§ REQUIREMENT
The answer is to be an exact copy of the lines below running from the line with "circle can exist." down to the line with "If I make up", both ends included, and nothing more.

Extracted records
○ ○ ○ ○
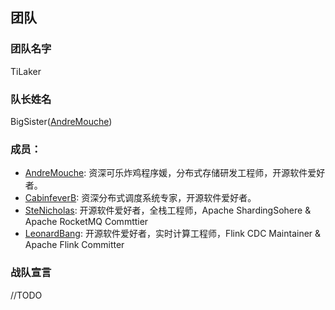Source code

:## 团队
### 团队名字
   TiLaker
### 队长姓名
 BigSister([AndreMouche](https://github.com/AndreMouche))
### 成员：

- [AndreMouche](https://github.com/AndreMouche): 资深可乐炸鸡程序媛，分布式存储研发工程师，开源软件爱好者。
- [CabinfeverB](https://github.com/CabinfeverB): 资深分布式调度系统专家，开源软件爱好者。
- [SteNicholas](https://github.com/SteNicholas): 开源软件爱好者，全栈工程师，Apache ShardingSohere & Apache RocketMQ Commttier
- [LeonardBang](https://github.com/LeonardBang): 开源软件爱好者，实时计算工程师，Flink CDC Maintainer & Apache Flink Committer

### 战队宣言
//TODO
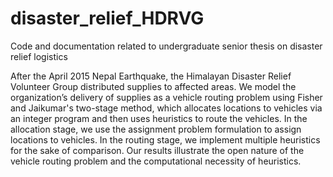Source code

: # disaster_relief_HDRVG
Code and documentation related to undergraduate senior thesis on disaster relief logistics

After the April 2015 Nepal Earthquake, the Himalayan Disaster Relief Volunteer Group distributed supplies to affected areas.  We model the organization’s delivery of supplies as a vehicle routing problem using Fisher and Jaikumar's two-stage method, which allocates locations to vehicles via an integer program and then uses heuristics to route the vehicles.  In the allocation stage, we use the assignment problem formulation to assign locations to vehicles.  In the routing stage, we implement multiple heuristics for the sake of comparison.  Our results illustrate the open nature of the vehicle routing problem and the computational necessity of heuristics.
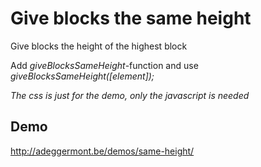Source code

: # Give blocks the same height

Give blocks the height of the highest block

Add *giveBlocksSameHeight*-function and use *giveBlocksSameHeight([element]);*

*The css is just for the demo, only the javascript is needed*

## Demo
http://adeggermont.be/demos/same-height/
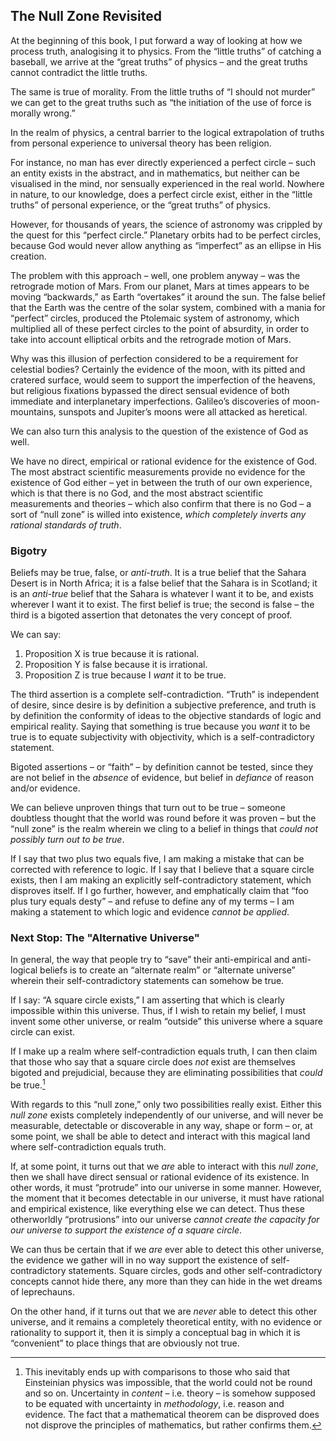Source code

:## The Null Zone Revisited

At the beginning of this book, I put forward a way of looking at how we process truth, analogising it to physics. From the “little truths” of catching a baseball, we arrive at the “great truths” of physics – and the great truths cannot contradict the little truths.

The same is true of morality. From the little truths of “I should not murder” we can get to the great truths such as “the initiation of the use of force is morally wrong.”

In the realm of physics, a central barrier to the logical extrapolation of truths from personal experience to universal theory has been religion.

For instance, no man has ever directly experienced a perfect circle – such an entity exists in the abstract, and in mathematics, but neither can be visualised in the mind, nor sensually experienced in the real world. Nowhere in nature, to our knowledge, does a perfect circle exist, either in the “little truths” of personal experience, or the “great truths” of physics.

However, for thousands of years, the science of astronomy was crippled by the quest for this “perfect circle.” Planetary orbits had to be perfect circles, because God would never allow anything as “imperfect” as an ellipse in His creation.

The problem with this approach – well, one problem anyway – was the retrograde motion of Mars. From our planet, Mars at times appears to be moving “backwards,” as Earth “overtakes” it around the sun. The false belief that the Earth was the centre of the solar system, combined with a mania for “perfect” circles, produced the Ptolemaic system of astronomy, which multiplied all of these perfect circles to the point of absurdity, in order to take into account elliptical orbits and the retrograde motion of Mars.

Why was this illusion of perfection considered to be a requirement for celestial bodies? Certainly the evidence of the moon, with its pitted and cratered surface, would seem to support the imperfection of the heavens, but religious fixations bypassed the direct sensual evidence of both immediate and interplanetary imperfections. Galileo’s discoveries of moon-mountains, sunspots and Jupiter’s moons were all attacked as heretical.

We can also turn this analysis to the question of the existence of God as well.

We have no direct, empirical or rational evidence for the existence of God. The most abstract scientific measurements provide no evidence for the existence of God either – yet in between the truth of our own experience, which is that there is no God, and the most abstract scientific measurements and theories – which also confirm that there is no God – a sort of “null zone” is willed into existence, *which completely inverts any rational standards of truth*.

### Bigotry

Beliefs may be true, false, or *anti-truth*. It is a true belief that the Sahara Desert is in North Africa; it is a false belief that the Sahara is in Scotland; it is an *anti-true* belief that the Sahara is whatever I want it to be, and exists wherever I want it to exist. The first belief is true; the second is false – the third is a bigoted assertion that detonates the very concept of proof.

We can say:

1. Proposition X is true because it is rational.
2. Proposition Y is false because it is irrational.
3. Proposition Z is true because I *want* it to be true.

The third assertion is a complete self-contradiction. “Truth” is independent of desire, since desire is by definition a subjective preference, and truth is by definition the conformity of ideas to the objective standards of logic and empirical reality. Saying that something is true because you *want* it to be true is to equate subjectivity with objectivity, which is a self-contradictory statement.

Bigoted assertions – or “faith” – by definition cannot be tested, since they are not belief in the *absence* of evidence, but belief in *defiance* of reason and/or evidence.

We can believe unproven things that turn out to be true – someone doubtless thought that the world was round before it was proven – but the “null zone” is the realm wherein we cling to a belief in things that *could not possibly turn out to be true*.

If I say that two plus two equals five, I am making a mistake that can be corrected with reference to logic. If I say that I believe that a square circle exists, then I am making an explicitly self-contradictory statement, which disproves itself. If I go further, however, and emphatically claim that “foo plus tury equals desty” – and refuse to define any of my terms – I am making a statement to which logic and evidence *cannot be applied*.

### Next Stop: The "Alternative Universe"

In general, the way that people try to “save” their anti-empirical and anti-logical beliefs is to create an “alternate realm” or “alternate universe” wherein their self-contradictory statements can somehow be true.

If I say: “A square circle exists,” I am asserting that which is clearly impossible within this universe. Thus, if I wish to retain my belief, I must invent some other universe, or realm “outside” this universe where a square circle can exist.

If I make up a realm where self-contradiction equals truth, I can then claim that those who say that a square circle does *not* exist are themselves bigoted and prejudicial, because they are eliminating possibilities that *could* be true.[^1]

With regards to this “null zone,” only two possibilities really exist. Either this *null zone* exists completely independently of our universe, and will never be measurable, detectable or discoverable in any way, shape or form – or, at some point, we shall be able to detect and interact with this magical land where self-contradiction equals truth.

If, at some point, it turns out that we *are* able to interact with this *null zone*, then we shall have direct sensual or rational evidence of its existence. In other words, it must “protrude” into our universe in some manner. However, the moment that it becomes detectable in our universe, it must have rational and empirical existence, like everything else we can detect. Thus these otherworldly “protrusions” into our universe *cannot create the capacity for our universe to support the existence of a square circle*.

We can thus be certain that if we *are* ever able to detect this other universe, the evidence we gather will in no way support the existence of self-contradictory statements. Square circles, gods and other self-contradictory concepts cannot hide there, any more than they can hide in the wet dreams of leprechauns.

On the other hand, if it turns out that we are *never* able to detect this other universe, and it remains a completely theoretical entity, with no evidence or rationality to support it, then it is simply a conceptual bag in which it is “convenient” to place things that are obviously not true.

[^1]: This inevitably ends up with comparisons to those who said that Einsteinian physics was impossible, that the world could not be round and so on. Uncertainty in *content* – i.e. theory – is somehow supposed to be equated with uncertainty in *methodology*, i.e. reason and evidence. The fact that a mathematical theorem can be disproved does not disprove the principles of mathematics, but rather confirms them.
○ ○ ○ ○
§ COMPLETED EXERCISE
If I say: “A square circle exists,” I am asserting that which is clearly impossible within this universe. Thus, if I wish to retain my belief, I must invent some other universe, or realm “outside” this universe where a square circle can exist.

If I make up a realm where self-contradiction equals truth, I can then claim that those who say that a square circle does *not* exist are themselves bigoted and prejudicial, because they are eliminating possibilities that *could* be true.[^1]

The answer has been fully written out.